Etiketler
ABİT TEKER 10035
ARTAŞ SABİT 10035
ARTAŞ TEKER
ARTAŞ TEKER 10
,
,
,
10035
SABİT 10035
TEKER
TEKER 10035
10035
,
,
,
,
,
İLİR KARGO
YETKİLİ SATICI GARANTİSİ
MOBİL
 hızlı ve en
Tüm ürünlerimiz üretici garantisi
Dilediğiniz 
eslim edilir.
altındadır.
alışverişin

==

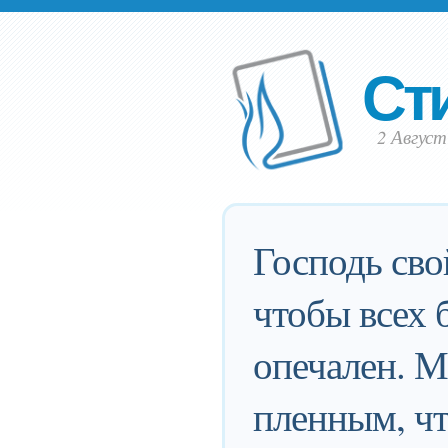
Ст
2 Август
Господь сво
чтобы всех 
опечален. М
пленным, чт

## The task
Quote the data above from the line containing "Dilediğiniz" to the line containing "alışverişin", inclusive, and stop.

## The completed task
Dilediğiniz 
eslim edilir.
altındadır.
alışverişin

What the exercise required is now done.